Oftentimes have I heard you speak of one who commits a wrong as though he were not one of you, but a stranger unto you and an intruder upon your world.
But I say that even as the holy and the righteous cannot rise beyond the highest which is in each one of you,
So the wicked and the weak cannot fall lower than the lowest which is in you also.

In this existence, nobody is a stranger. The sinner and the saint are not two separate worlds.

The real saint is one who has chosen to become so conscious that a third - a witness, a watcher - arises in him which can watch the sinner, which can watch the saint, and which knows that the saint and the sinner are two sides of the same coin. A few people have chosen one side, a few people have chosen the other side - but remember, the other side is always present. Any sinner can become a saint within moments, and any saint can fall and become a sinner also within moments. There is no qualitative difference between them; both of them are repressing half of their being. The saint is repressing the sinner.

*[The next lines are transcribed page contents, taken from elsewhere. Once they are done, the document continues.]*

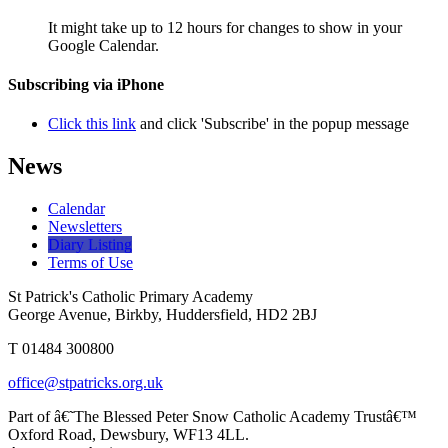
It might take up to 12 hours for changes to show in your
Google Calendar.
Subscribing via iPhone
Click this link
and click 'Subscribe' in the popup message
News
Calendar
Newsletters
Diary Listing
Terms of Use
St Patrick's Catholic Primary Academy
George Avenue, Birkby, Huddersfield, HD2 2BJ
T 01484 300800
office@stpatricks.org.uk
Part of â€˜The Blessed Peter Snow Catholic Academy Trustâ€™
Oxford Road, Dewsbury, WF13 4LL.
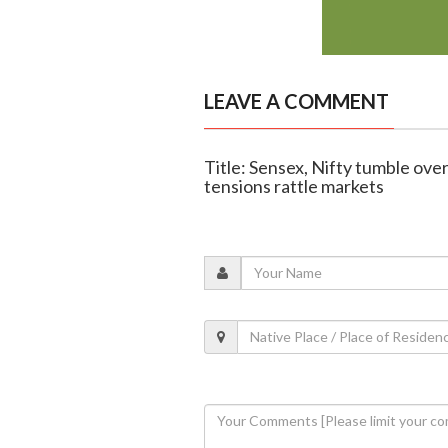
LEAVE A COMMENT
Title: Sensex, Nifty tumble over
tensions rattle markets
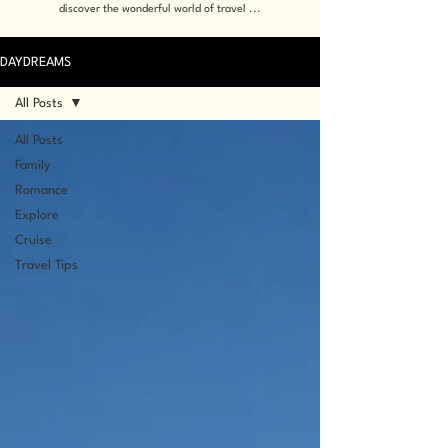
discover the wonderful world of travel ...
DAYDREAMS
All Posts
All Posts
Family
Romance
Explore
Cruise
Travel Tips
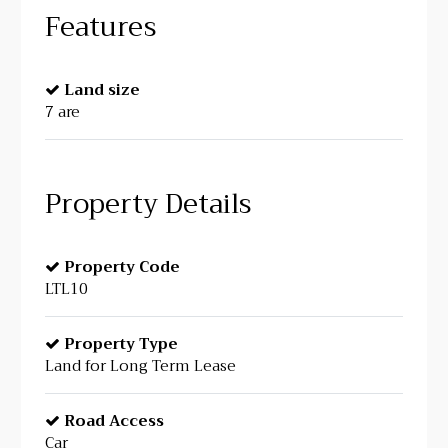
Features
Land size
7 are
Property Details
Property Code
LTL10
Property Type
Land for Long Term Lease
Road Access
Car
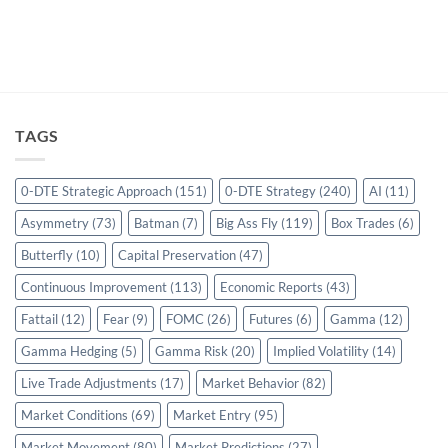
TAGS
0-DTE Strategic Approach
(151)
0-DTE Strategy
(240)
AI
(11)
Asymmetry
(73)
Batman
(7)
Big Ass Fly
(119)
Box Trades
(6)
Butterfly
(10)
Capital Preservation
(47)
Continuous Improvement
(113)
Economic Reports
(43)
Fattail
(12)
Fear
(9)
FOMC
(26)
Futures
(6)
Gamma
(12)
Gamma Hedging
(5)
Gamma Risk
(20)
Implied Volatility
(14)
Live Trade Adjustments
(17)
Market Behavior
(82)
Market Conditions
(69)
Market Entry
(95)
Market Movement
(80)
Market Predictions
(27)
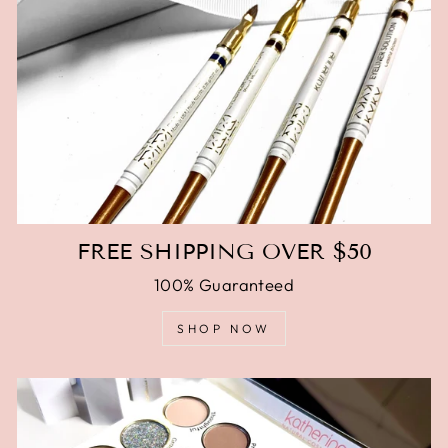
FREE SHIPPING OVER $50
100% Guaranteed
SHOP NOW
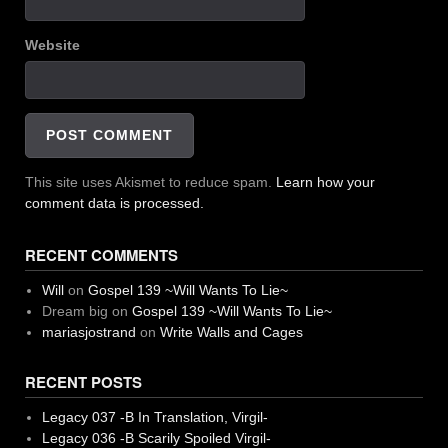
Website
This site uses Akismet to reduce spam.
Learn how your
comment data is processed.
RECENT COMMENTS
Will
on
Gospel 139 ~Will Wants To Lie~
Dream big
on
Gospel 139 ~Will Wants To Lie~
mariasjostrand
on
Write Walls and Cages
RECENT POSTS
Legacy 037 -B In Translation, Virgil-
Legacy 036 -B Scarily Spoiled Virgil-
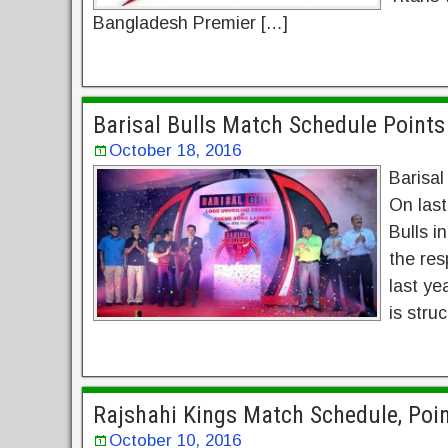
Bangladesh Premier […]
Barisal Bulls Match Schedule Point
October 18, 2016
Barisal
On last
Bulls i
the res
last ye
is stru
Rajshahi Kings Match Schedule, Poi
October 10, 2016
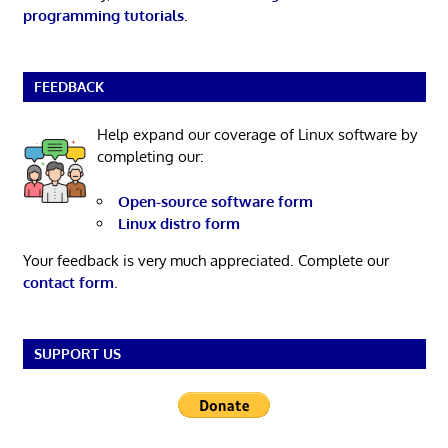
programming tutorials
.
FEEDBACK
Help expand our coverage of Linux software by
completing our:
Open-source software form
Linux distro form
Your feedback is very much appreciated. Complete our
contact form
.
SUPPORT US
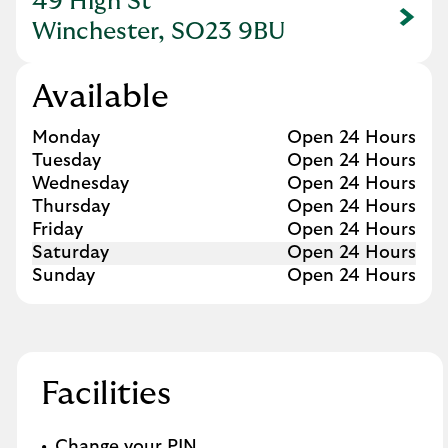
49 High St
Link Opens in New Tab
Winchester, SO23 9BU
Available
Day of the Week
Hours
Monday
Open 24 Hours
Tuesday
Open 24 Hours
Wednesday
Open 24 Hours
Thursday
Open 24 Hours
Friday
Open 24 Hours
Saturday
Open 24 Hours
Sunday
Open 24 Hours
Facilities
Change your PIN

I have been always very much surprised that all religious scriptures written by so-called saints go on condemning the sinner. Why are they so much concerned with the sinner? They should sing the song of their fulfillment, they should make the world aware of the beauty that they have attained, they should radiate the light and the fragrance.

But no, their whole concern is to go on condemning the sinner - in such detail that one wonders what they have repressed in themselves. They are at least trying to enjoy it by speaking about it.

I have heard about a woman who had come to a Catholic priest for confession. And she said, “Father, forgive me. I have again been raped. Pray to God for me.”

The priest said, “But it looks very strange - this is the third time! Every Sunday you come to confess that you have been raped. It is a strange coincidence.”

She said, “The reality is, I have been raped only once.”

“But then,” the priest said, “for that you have been forgiven and I have prayed to God. Why bother me again and again?”

She said, “Just to talk about it gives me such pleasure, just the very memory of it and the joy. Although I was resisting superficially, deep down I was enjoying the act so much. And for three weeks nobody has raped me, so what am I supposed to do? And you are preventing me from even the enjoyment of talking about it.”